> [Objetivo do exercício] Transcreva, do trecho abaixo sobre pobreza e subcidadania, a parte que começa nas palavras "A ocorrência deste" e termina logo após "2012, p. 15).". Mantenha cada palavra e cada sinal de pontuação tal como aparecem no trecho.

> [Trecho do texto]
• • • •

A ocorrência deste cenário é, na maioria das vezes, explicada pelo viés economicista, de caráter neoliberal, mas precisa ser ampliada. Afinal, não se trata apenas de ausências materiais, a pobreza “pode acarretar formas específicas e opressoras de constituição da identidade, enfraquecendo as potencialidades dos indivíduos; mantendo as condições de opressão existentes na sociedade; e reproduzindo práticas discriminatórias voltadas aos indivíduos pobres” (Moura Junior, 2012, p. 15).
Dito isto, é preciso lembrar as rupturas de vínculos, as precariedades que a pobreza representa na maioria das vezes. No Brasil, nessa apartação que é social, cultural e política, pobreza e exclusão se alinham. Assim, a naturalização da pobreza e os estigmas dessa categoria ganham dimensão dolorosa (Wanderley, 1999).
Nessa classe de descartáveis, não há um processo de cidadania, mas sim um de subcidadania, prática coletiva de reconhecimento social injusto. Nela, a noção de subcidadania implica uma hierarquia valorativa das pessoas, implícita e enraizada institucionalmente de modo invisível, que determina quem é ou não gente e, por consequência, quem é ou não cidadão. Tal processo incide fundamentalmente nos acessos diferenciados aos recursos materiais e simbólicos na vida social (Souza, 2003).
Diversos constrangimentos atravessam esse grupo não somente pelas faltas materiais, dado inquestionável, mas também pelas subjetivas, ou seja, no imaginário social dessas pessoas. Como uma parte disto, processos como vergonha e humilhação foram muito bem retratados nos estudos de Moura Jr. (2012), Ximenes et al. (2016) e Jovchelevitch (2013). O campo da imaginação, do planejar, é fortemente afetado quando se vivencia contexto familiar/educacional atravessado pela situação de pobreza que “pode perpassar diferentes níveis e espaços: da fome às condições existenciais (subjetivas), e dessas condições às rupturas das relações de sociabilidades” (Accorssi & Scarparo, 2016, p. 91).
Nesse sentido, estudar sobre as pobrezas e suas implicações nas subjetividades da população pobre atravessa a criação e constituição dos eventos e debates. Convidar, dialogar e ouvir estudiosas e estudiosos sobre o assunto foi um caminho para estimular em outros espaços e públicos a necessidade de maior aproximação com a temática em questão, favorecer a continuidade dos estudos/pesquisas, apresentar lacunas e refletir sobre outras (re)ações e lugares de atuação.

• • • •

> [Registros fornecidos]
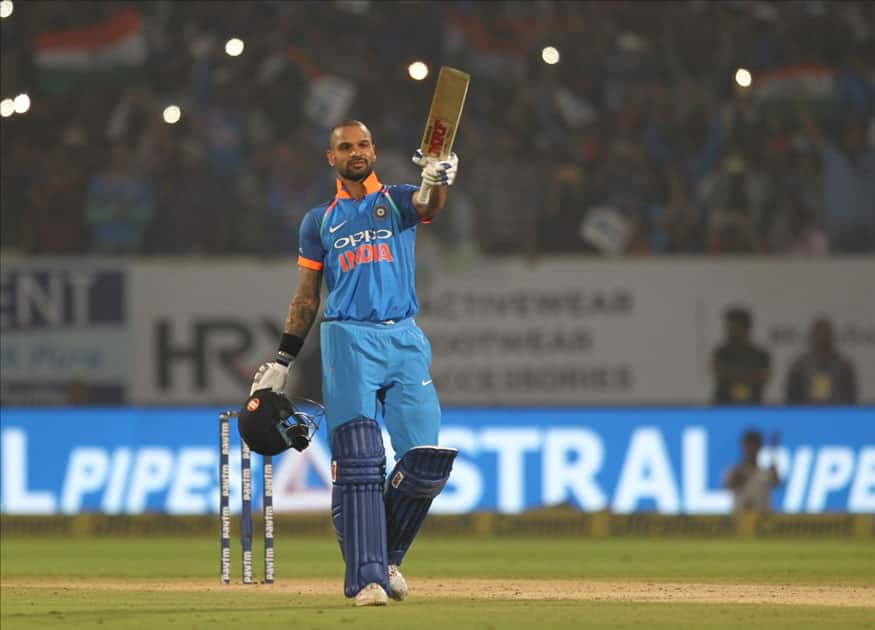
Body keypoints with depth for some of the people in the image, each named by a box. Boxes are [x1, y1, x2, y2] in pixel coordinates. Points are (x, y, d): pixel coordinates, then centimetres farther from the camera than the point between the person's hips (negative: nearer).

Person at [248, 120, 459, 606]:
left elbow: (429, 205, -13)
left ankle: (387, 555, 13)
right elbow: (306, 298, 17)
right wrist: (282, 362, 9)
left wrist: (439, 180, -37)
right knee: (358, 461, -13)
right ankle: (367, 577, -17)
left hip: (404, 338, 0)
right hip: (347, 339, 0)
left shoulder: (398, 201, 12)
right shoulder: (319, 221, 16)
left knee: (427, 458, -9)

• • • •

> [Resposta ao exercício]
A ocorrência deste cenário é, na maioria das vezes, explicada pelo viés economicista, de caráter neoliberal, mas precisa ser ampliada. Afinal, não se trata apenas de ausências materiais, a pobreza “pode acarretar formas específicas e opressoras de constituição da identidade, enfraquecendo as potencialidades dos indivíduos; mantendo as condições de opressão existentes na sociedade; e reproduzindo práticas discriminatórias voltadas aos indivíduos pobres” (Moura Junior, 2012, p. 15).